SOUTH AFRICA – As Shoprite jubilates advancing its proposed acquisition of Massmart’s units to the Competition Tribunal approval stage, concerned parties in the retail sector have emerged objecting the deal.
Appearing before the tribunal, retailers Pick n Pay and Spar, South African Commercial Catering and Allied Workers’ Union (Saccawu), among others voiced their concerns.
Shoprite plans to acquire 56 retail supermarket stores and 43 retail liquor stores operated under the brand names Rhino Cash & Carry, Rhino Liquors, Cambridge Food and Cambridge Food Liquor, 10 wholesale (Cash & Carry) stores, two wholesale liquor stores; and Massfresh, with two entities: a meat-processing plant facility and Fruitspot, comprising three processing facilities in Cape Town, Durban and Johannesburg.
The target businesses which were deemed to be loss-making, are active in the retail and wholesale trade of grocery, liquor, and associated items and are wholly owned and controlled by Massmart.
Pick n Pay said in its submissions that there were a host of bidders who expressed interest in these assets from the outset, reports IOL News.
If the process had been allowed to go its proper distance and if the sellers had considered other alternatives, there might have been a range of less anti-competitive alternative buyers for these assets.
The owner of Boxer chain of supermarkets said it also identified store overlaps should the merger be allowed.
It said in previous cases the Competition Commission made sure that there were 1.5km to 3km radius between the target stores.
“So what is the real extent of the store overlap? If you look at it on a 2km radius, there are about 53 overlaps and if you look at it on a 3km radius, there are about 55 overlaps…
“It appears to us that the commission’s assessment on 3km radii showed about 38 local areas… For which you would have combined shares above 35 percent,” Pick n Pay said.

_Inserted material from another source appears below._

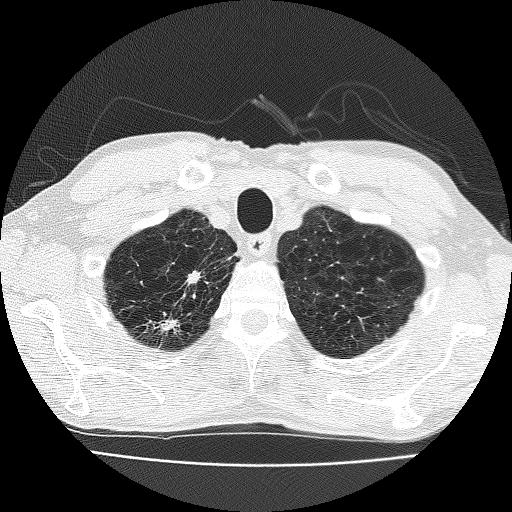
Low-dose screening chest CT, one axial slice; slice 155 of 185 in the series (ordered by position); reconstruction kernel FC51; 120 kVp; lung window (W 1500 / L -600 HU); 512 × 512 image matrix, field of view 322 × 322 mm.
Outlined on this slice (expert manual segmentation):
- lesion 1 (nodule, upper lobe of right lung): box from (x=187, y=271) to (x=200, y=284) px
- lesion 2 (nodule, upper lobe of right lung): (x=157, y=317)–(x=180, y=331)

Meanwhile, Spar said the merger would produce serious negative consequences for competition and there would also be employment losses if the merger was approved.
In its submission, it said, “The independent Spar retailers who will be most affected by Shoprite acquisition of the targeted stores have explained that if the merger is approved, they will likely suffer an impact on the turnover, have to retrain staff to cut costs and that they will face a real threat to the significant personal investments that they’ve made in those stores.”
This comes after the Competition Commission gave node to the R1.36 billion (US$78m) deal, recommending the Competition Tribunal to approve the sale.
Backing its decision, the Competition Commission said it could not compel businesses to keep non-performing stores open.
It said it had seen that there was an attempt by Massmart in 2021 to try to ramp up or turn around particular stores.
“We’ve tried to indicate that although the target businesses are loss-making, we haven’t certainly made the case that they are of no value to other participants.
“And of course, that is evident from the bidding process as well. What we have said is that there has been a process.
We have in our report also indicated that merging parties will choose the most anti-competitive outcome,” it said.
The commission said the seller, Massmart, indicated that they could not continue to sustain and carry these businesses, “and any other outcome would simply close (the loss-making stores), because that was the most commercially viable outcome”.
According to the commission, it made a call on recommending approval of the transaction based on what was the best outcome for a vulnerable group, which is the employees, and it’s also in the public interest.